The game creaks and groans under different expectations of how money is supposed to function. It punishes players for buying anything other than personal power, yet severely limits what personal power they can actually buy. It causes cognitive dissonance with its prices and raises a thousand questions on how the world actually functions if the players think about it for a moment. In short, it’s a mess, a victim of divergent maps not only of players but also of its designers.
The Iron Price or the Gold Price?
What can we do? The first and easiest way is to acknowledge its limitations. If everyone accepts the game and its implementation of money for what it is, not for what they expect it should be, they can have a good dungeon crawling time – what the system was designed for. If, however, you wish money to be something more, to use them for something other than personal power of characters, I would suggest doing the following. Again, acknowledge the money-as-written as special, magical adventurer money. Rename it as residuum to avoid confusion. A magical substance, rarely if ever sold on the market, used only to create items of personal power and cast adventuring rituals. It is acquired from adventures – all those ancient magic items and hearts of dragons ground down. Personal power has iron price.
And then re-introduce actual in-world money measured in copper and gold, money that can influence the world and be a part of economy, be used to pay for a room in a tavern or a passage on a ship – or the ship itself. Story rituals such as Speak with Dead are also paid for with this type of money. Abstract wealth would work better here, and can be integrated into the power vs level concept – either as separate tiers of worldly-influence-through-wealth power, or as a part of power as such. I’d suggest using an existing ruleset, such as company rules from Reign, or something more detailed. This is, by definition, the gold price.
If you’re so inclined, you could consider how having such dangerous commodity as residium affects the world and the economy it suddenly has. Most likely, it is tightly regulated anywhere there is a rule of law, as its primary purpose is to empower individuals to achieve great disruption. Official adventuring guilds sanctioned by the crown are tasked with governing magic items and residuum, which leads to black market thriving. And so on, towards a more interesting setting.

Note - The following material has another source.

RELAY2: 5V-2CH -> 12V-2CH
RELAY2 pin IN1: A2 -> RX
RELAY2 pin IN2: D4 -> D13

Naturally, these wealth sub-systems intersect. An adventure could promise one or both as its reward – each can serve as motivation. What can be accomplished with bribery can be accomplished with force. Every now and then an opportunity arises to trade one for another. But they should be distinct and separate so as not to confuse the fundamentally different concepts. By separating money from residuum, we allow the system to do what it was designed to do with residuum, while allowing players to do what they expect to be able to do with money. We can also mess with these expectations, e.g. by introducing various denominations of coins specific to particular countries – something we normally avoid for fear of disrupting the game balance.